If you fail the test, fail your campaign for class president, or miss the final free throw, you may feel like an absolute loser. You only have two options. You can give in to this terrible feeling of letting yourself and others down, or you can to rise above it and learn from your mistakes so that next time you can succeed. Sometimes, you will be knocked down over and over again, but it is a student who continues to recover and decides to work harder than before, who will ultimately succeed.


Read more about how perseverance predicts success, according to Angela Lee Duckworth, a teacher who has become a psychologist and has studied success with students. 


Success in college may seem more challenging to achieve than success in high school. However, by learning to manage time well, by taking the initiative for your education, by creating and using a support network, and by insisting on facing adversity, you will set yourself up not only for a successful college experience but also for success in your career and life outside of college.


Will your GPA hurt your chances of admission to your dream school?

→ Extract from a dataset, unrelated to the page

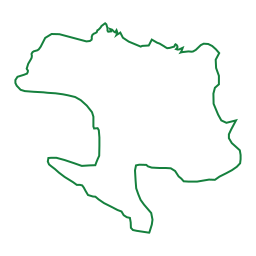 map outline of Banja Luka (Natural Earth projection)
{"feature_id": "BIH-4802", "entity_name": "Banja Luka", "entity_type": "state/province", "adm_level": 1, "iso_a3": "BIH", "parent_name": "Bosnia and Herzegovina", "parent_adm1": "", "projection": "natural_earth1", "projection_center": [17.075, 44.676], "detail": "fine", "context": "isolated", "style": "outline", "palette": "green", "viewbox_px": 256, "rotation_deg": 0, "n_neighbors": 0, "source": "natural_earth", "source_scale": "10m", "svg_char_len": 2439}
<svg xmlns="http://www.w3.org/2000/svg" viewBox="0 0 256 256"><path d="M105.1,23.3L106.3,24.3L107.4,27.9L107.5,29.2L107.5,30.7L108.2,31.7L111.0,31.4L110.7,30.2L110.1,29.0L112.1,29.7L113.8,31.5L115.2,32.4L116.5,30.2L117.0,31.5L117.2,32.5L117.1,33.6L116.5,35.0L117.3,34.4L119.5,33.2L120.3,32.6L122.9,37.7L128.7,41.6L132.3,43.1L140.7,46.6L142.2,45.9L148.7,45.5L149.2,44.7L151.8,39.6L157.1,42.7L159.6,43.6L164.1,46.3L165.4,47.2L167.2,48.2L169.7,47.9L174.2,46.6L174.5,46.1L174.9,45.0L175.5,44.3L176.5,44.9L177.3,46.1L177.5,47.0L177.1,48.0L176.1,49.1L177.8,49.6L179.4,49.3L182.7,47.8L181.4,51.4L180.7,52.5L181.7,52.2L188.5,51.4L191.5,51.7L193.0,51.5L195.8,49.9L200.8,45.1L203.7,43.7L208.2,44.0L212.2,46.0L215.9,49.3L219.2,53.1L215.7,59.7L216.1,68.0L218.9,75.8L218.9,84.3L214.9,87.8L213.4,93.6L213.6,103.8L218.1,114.6L221.3,120.4L226.4,122.8L236.0,120.4L231.2,129.4L228.9,134.3L228.9,138.2L231.8,143.1L236.5,147.3L239.8,150.3L240.6,155.0L240.6,159.2L240.1,163.3L236.8,166.8L231.9,170.2L226.3,173.2L219.5,176.6L215.1,179.7L214.8,179.8L209.0,179.6L197.1,181.6L188.5,181.6L183.7,181.3L181.3,178.6L178.6,176.4L175.1,171.0L170.8,168.3L165.9,168.0L159.5,168.0L151.7,167.6L148.0,166.4L146.3,164.9L139.3,164.7L136.0,165.4L135.0,170.4L135.6,180.7L136.2,188.3L138.3,194.3L140.6,199.9L144.0,204.6L151.2,213.0L152.5,219.7L151.8,224.6L150.6,228.5L149.3,232.6L149.2,232.7L136.6,230.8L132.9,230.0L130.9,227.8L130.7,222.4L129.9,217.9L126.8,217.2L123.7,215.2L121.5,211.5L117.5,210.0L111.0,206.6L104.0,203.1L98.6,199.4L95.4,196.7L92.9,196.5L88.0,195.0L85.5,190.8L83.8,187.6L82.2,185.4L80.1,184.9L76.8,184.9L73.1,182.2L64.7,177.0L58.9,172.6L55.0,169.1L50.8,165.9L49.0,164.4L47.8,161.5L48.4,158.0L51.1,157.8L56.4,157.8L64.5,160.0L74.1,163.2L81.8,165.9L89.4,165.4L95.3,165.2L96.4,162.2L97.8,158.8L99.2,155.8L99.4,146.0L99.4,137.4L98.8,130.2L97.6,128.2L94.1,128.5L93.4,126.5L93.4,123.6L93.4,116.7L92.0,112.2L86.8,105.6L80.8,100.2L75.1,97.0L68.0,95.3L62.9,94.3L55.5,93.3L47.6,92.8L43.3,92.3L33.8,91.8L24.8,91.1L20.6,89.8L16.7,85.7L15.4,83.0L15.4,80.0L17.5,76.8L23.9,74.8L27.0,73.6L27.8,71.9L27.9,70.5L27.1,69.4L26.7,68.7L28.2,63.8L30.9,59.2L31.6,57.8L31.9,55.8L31.6,54.6L31.6,53.7L32.6,52.1L33.8,51.3L37.4,50.3L38.8,49.3L40.7,46.7L45.2,37.9L51.6,34.0L59.4,34.2L86.4,41.4L89.9,41.0L91.6,39.7L91.8,38.4L91.7,36.9L92.4,34.9L93.8,33.7L95.3,33.1L96.7,32.3L97.4,30.3L98.5,29.7L99.9,28.3L101.0,26.9L101.4,26.1L105.1,23.3Z" fill="none" stroke="#15803d" stroke-width="2"/></svg>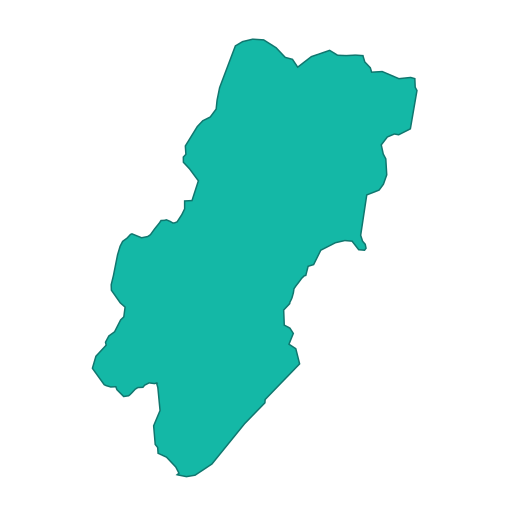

See how your GPA will affect your chances - and then get recommendations for schools that match your profile. 


To sum up
Success in high school requires no secret formula. Achieving good grades and good exam results will undoubtedly contribute to your academic progress on admission to college. Proving your leadership skills, dedication, and value as a member of society through extracurricular activities will make your applications even stronger.


You may also need to rely on some of your "soft" skills to develop practical academic skills, identify available support systems, and stick to your goals even when they become tough. If you consider the skills discussed in this article, as well as your GPA, it may lead you to a successful college experience.